Vamos tratar o semelhante como irmão e a natureza como dom para dela cuidarmos.
Por Dom José Aberto Moura*
Nós, humanos, não teríamos condição de nos relacionar com o divino a não ser que o próprio Deus nos desse condição e liberdade de nos aproximar dele com confiança e certeza de sua bondade e misericórdia. Os antigos judeus tinham a convicção de que, quem visse Deus, morreria: “Ai de mim, estou perdido! Sou apenas um homem de lábios impuros, mas eu vi com meus olhos o rei, o Senhor dos exércitos” (Isaías 6,5). Esta mesma atitude viveu Moisés quando viu Deus no monte Horeb. No entanto, o próprio Criador se aproxima com bondade do ser humano. Ele o criara para a felicidade junto a si. Mas, sempre quis a correspondência de obediência da criatura humana a seu projeto de cuidado uns dos outros.
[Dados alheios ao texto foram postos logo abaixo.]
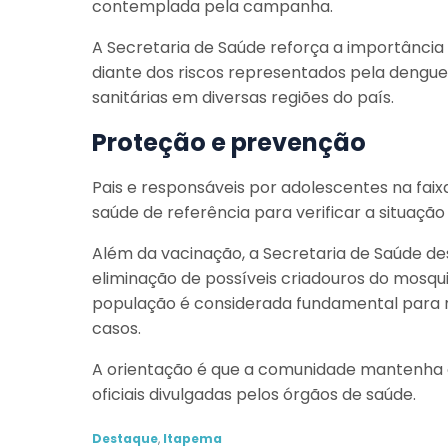
contemplada pela campanha.
A Secretaria de Saúde reforça a importância
diante dos riscos representados pela dengue
sanitárias em diversas regiões do país.
Proteção e prevenção
Pais e responsáveis por adolescentes na faix
saúde de referência para verificar a situação
Além da vacinação, a Secretaria de Saúde
eliminação de possíveis criadouros do mosqu
população é considerada fundamental para re
casos.
A orientação é que a comunidade mantenha 
oficiais divulgadas pelos órgãos de saúde.
Destaque
,
Itapema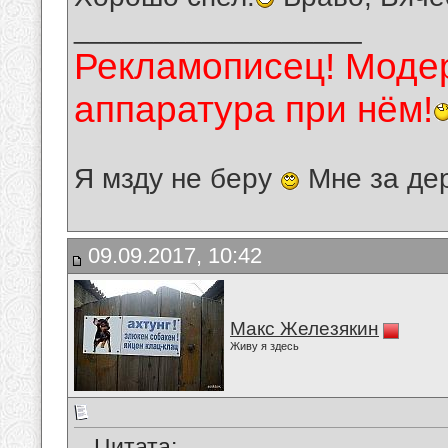
__________________
Рекламописец! Модер
аппаратура при нём!
Я мзду не беру
Мне за де
09.09.2017, 10:42
Макс Железякин
Живу я здесь
Цитата: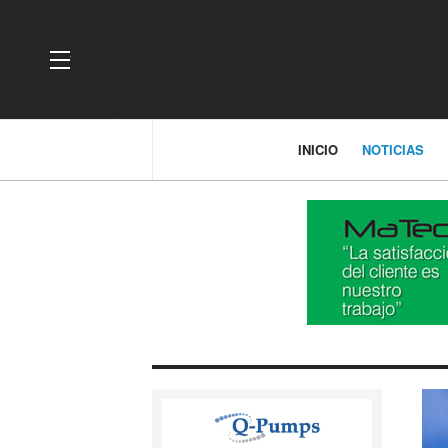
OFF CANVAS
INICIO
NOTICIAS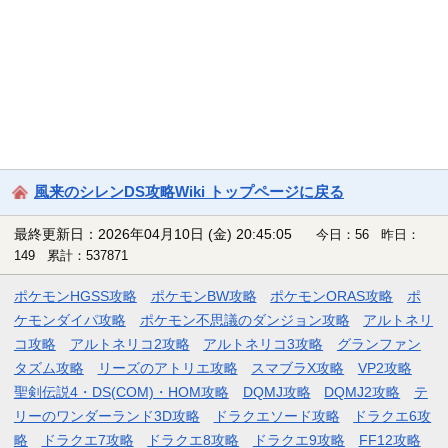
風来のシレンDS攻略Wiki トップページに戻る
最終更新日：2026年04月10日 (金) 20:45:05
今日：56 昨日：
149 累計：537871
ポケモンHGSS攻略
ポケモンBW攻略
ポケモンORAS攻略
ポ
ケモンダイパ攻略
ポケモン不思議のダンジョン攻略
アルトネリ
コ攻略
アルトネリコ2攻略
アルトネリコ3攻略
グランファン
タズム攻略
リーズのアトリエ攻略
スマブラX攻略
VP2攻略
聖剣伝説4・DS(COM)・HOM攻略
DQMJ攻略
DQMJ2攻略
テ
リーのワンダーランド3D攻略
ドラクエソード攻略
ドラクエ6攻
略
ドラクエ7攻略
ドラクエ8攻略
ドラクエ9攻略
FF12攻略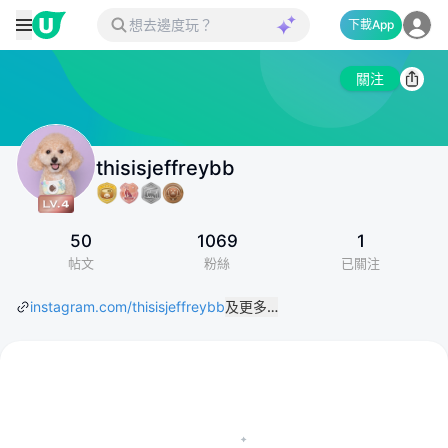
下載App
關注
thisisjeffreybb
50
1069
1
帖文
粉絲
已關注
instagram.com/thisisjeffreybb
及更多…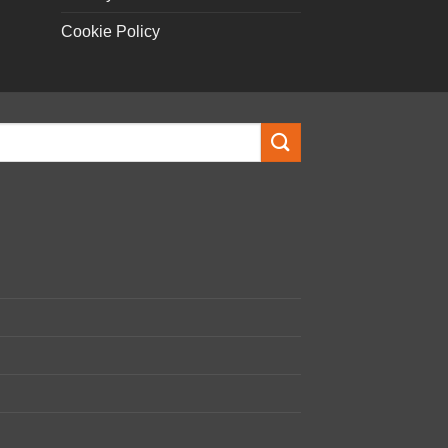
Cookie Policy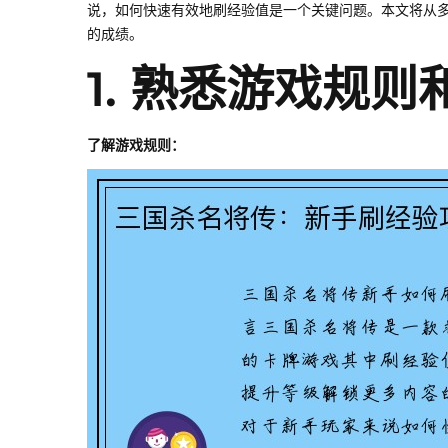
说，如何快速有效地刷经验值是一个关键问题。本文将从
的成绩。
1. 熟悉游戏规则
了解游戏规则：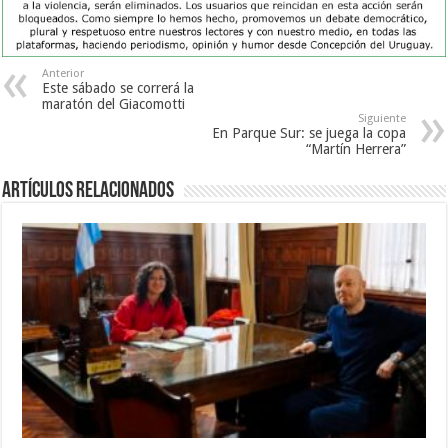
Anterior
Este sábado se correrá la
maratón del Giacomotti
Siguiente
En Parque Sur: se juega la copa
“Martín Herrera”
Artículos Relacionados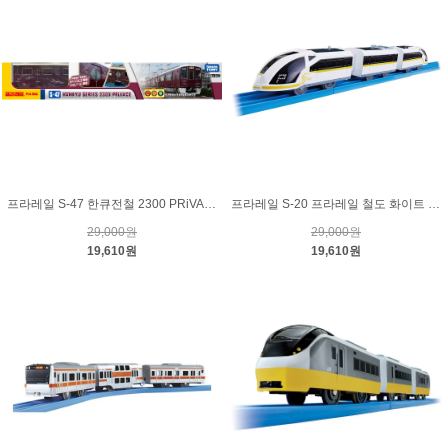
프라레일 S-47 한큐전철 2300 PRiVACE
프라레일 S-20 프라레일 철도 화이트 스트림
29,000원
29,000원
19,610원
19,610원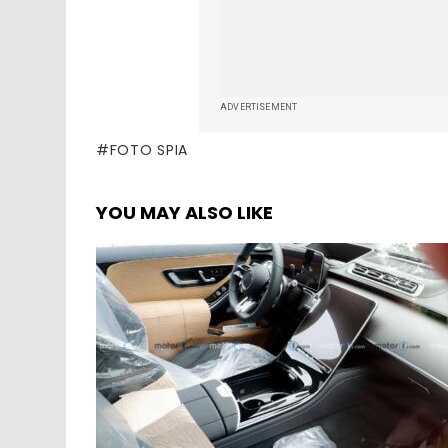
ADVERTISEMENT
FOTO SPIA
YOU MAY ALSO LIKE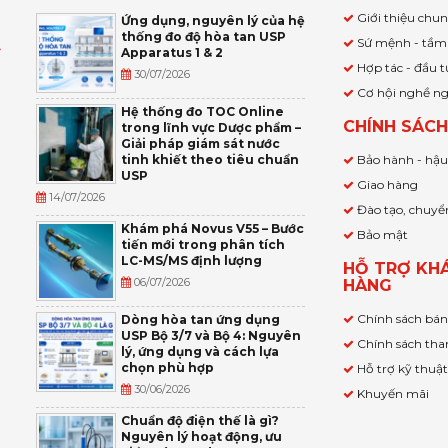
Giới thiệu chu
Ứng dụng, nguyên lý của hệ
thống đo độ hòa tan USP
Sứ mệnh - tầm
Apparatus 1 & 2
Ỹ
Hợp tác - đầu t
30/07/2026
Cơ hội nghề n
,
Hệ thống đo TOC Online
CHÍNH SÁC
trong lĩnh vực Dược phẩm –
P
Giải pháp giám sát nước
tinh khiết theo tiêu chuẩn
Bảo hành - hậ
USP
Giao hàng
14/07/2026
Đào tạo, chuyể
Khám phá Novus V55 – Bước
Bảo mật
tiến mới trong phân tích
LC-MS/MS định lượng
HỖ TRỢ KH
06/07/2026
HÀNG
Chính sách bá
Dòng hòa tan ứng dụng
USP Bộ 3/7 và Bộ 4: Nguyên
Chính sách tha
lý, ứng dụng và cách lựa
chọn phù hợp
Hỗ trợ kỹ thuậ
30/06/2026
Khuyến mãi
Chuẩn độ điện thế là gì?
Nguyên lý hoạt động, ưu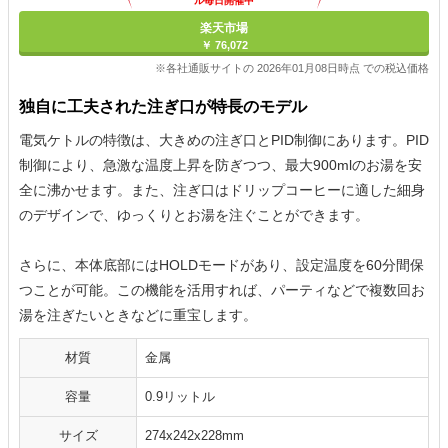
ル毎日開催中
楽天市場
￥ 76,072
※各社通販サイトの 2026年01月08日時点 での税込価格
独自に工夫された注ぎ口が特長のモデル
電気ケトルの特徴は、大きめの注ぎ口とPID制御にあります。PID
制御により、急激な温度上昇を防ぎつつ、最大900mlのお湯を安
全に沸かせます。また、注ぎ口はドリップコーヒーに適した細身
のデザインで、ゆっくりとお湯を注ぐことができます。
さらに、本体底部にはHOLDモードがあり、設定温度を60分間保
つことが可能。この機能を活用すれば、パーティなどで複数回お
湯を注ぎたいときなどに重宝します。
材質
金属
容量
0.9リットル
サイズ
274x242x228mm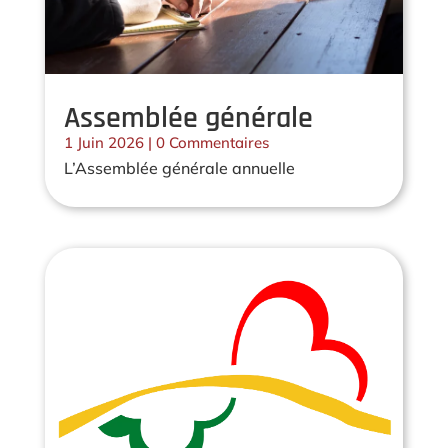
Assemblée générale
1 Juin 2026
| 0 Commentaires
L’Assemblée générale annuelle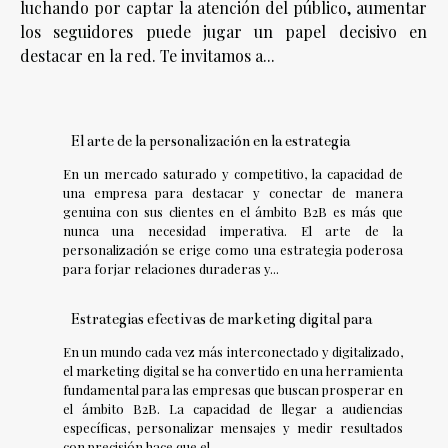
luchando por captar la atención del público, aumentar
los seguidores puede jugar un papel decisivo en
destacar en la red. Te invitamos a...
El arte de la personalización en la estrategia
En un mercado saturado y competitivo, la capacidad de
una empresa para destacar y conectar de manera
genuina con sus clientes en el ámbito B2B es más que
nunca una necesidad imperativa. El arte de la
personalización se erige como una estrategia poderosa
para forjar relaciones duraderas y...
Estrategias efectivas de marketing digital para
En un mundo cada vez más interconectado y digitalizado,
el marketing digital se ha convertido en una herramienta
fundamental para las empresas que buscan prosperar en
el ámbito B2B. La capacidad de llegar a audiencias
específicas, personalizar mensajes y medir resultados
con precisión hace que el...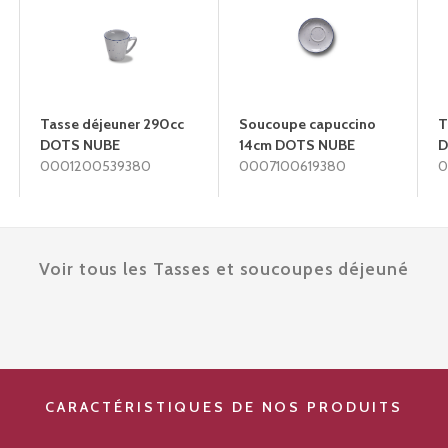
Tasse déjeuner 290cc
Soucoupe capuccino
T
DOTS NUBE
14cm DOTS NUBE
D
0001200539380
0007100619380
0
Voir tous les Tasses et soucoupes déjeuné
CARACTÉRISTIQUES DE NOS PRODUITS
Ele é a fonte de amor e respeita a decisão do ser humano, que optou por se colocar no lugar divino para coordenar toda a sua vida.
Apesar da opção equivocada do homem, que, após sua opção contrária à divina, quis de novo ter acesso a Deus, inventou religiões para refazer essa ligação. No entanto, sozinhos não conseguimos o intento, a não ser por misericórdia da grandiosidade do amor divino. De fato, Ele, Deus, comunidade de pessoas divinas, mandou seu filho para tornar-se humano e nos propiciar a ligação com Ele. Isto ocorre de forma a instalar o perdão, a compaixão e a justiça misericordiosa. Essa justiça é diferente da humana, que leva a pessoa a dar o que o outro merece. Para Deus a justiça, no entanto, é dar o que o outro necessita. Como lembra Paulo, “Cristo morreu por nossos pecados” (1 Coríntios 15,3). Agora, por causa do Filho, que se deu em oferta em nosso lugar, temos o direito, de novo, a ter um lugar na eternidade feliz com Deus, se colocarmos nossa parte de realização do projeto dele enquanto estamos vivendo aqui.
Nosso desafio para vivermos na misericórdia divina é fazermos o “dever de casa”, ou seja, tornar nosso convívio neste planeta como de filhos e filhas do mesmo Deus. Dessa forma, de acordo com o vivido e ensinado pelo Filho de Deus, que nos adotou também com a mesma filiação, vamos tratar o semelhante como irmão e a natureza como dom para dela cuidarmos com carinho e a usarmos com sabedoria e juízo.
O convívio fraterno nos leva a colocar em prática o amor humano permeado com o divino. Isso nos torna pessoas de responsabilidade em formarmos famílias com os critérios do Filho de Deus. Convivemos na sociedade como pessoas que cuidam umas das outras, utilizando os talentos e oportunidades para fazer a promoção do bem comum nas profissões, na educação, na ciência, na técnica, na arte, na economia, na política e em toda a atividade humana. As injustiças vão ser rechaçadas. As discriminações superadas. A fome, a miséria e todo tipo de diminuição da vida e da pessoa humana serão banidos. A concentração de recursos em poucos vai ser reorientada... Como é importante fazer tudo, e principalmente a política, voltar-se para isso!
A misericórdia humana vai ser entrelaçada com a misericórdia divina. Então, vamos viver um mundo novo, em que acontecerão a harmonia e a paz. Sem misericórdia não há justiça nem paz. Assim todo coração de pedra vai se transformar em coração humano, pulsado pelo amor divino! O olhar de cada um vai ser como o de Jesus, ou seja, cheio de compaixão. Todos gostaríamos que os outros nos tratassem como gente de coração. O mesmo deveremos fazer com o semelhante, a partir dos deixados de lado no convívio social justo e fraterno!
CNBB, 03-02-2016.
*Dom José Aberto Moura: Arcebispo de Montes Claros (MG).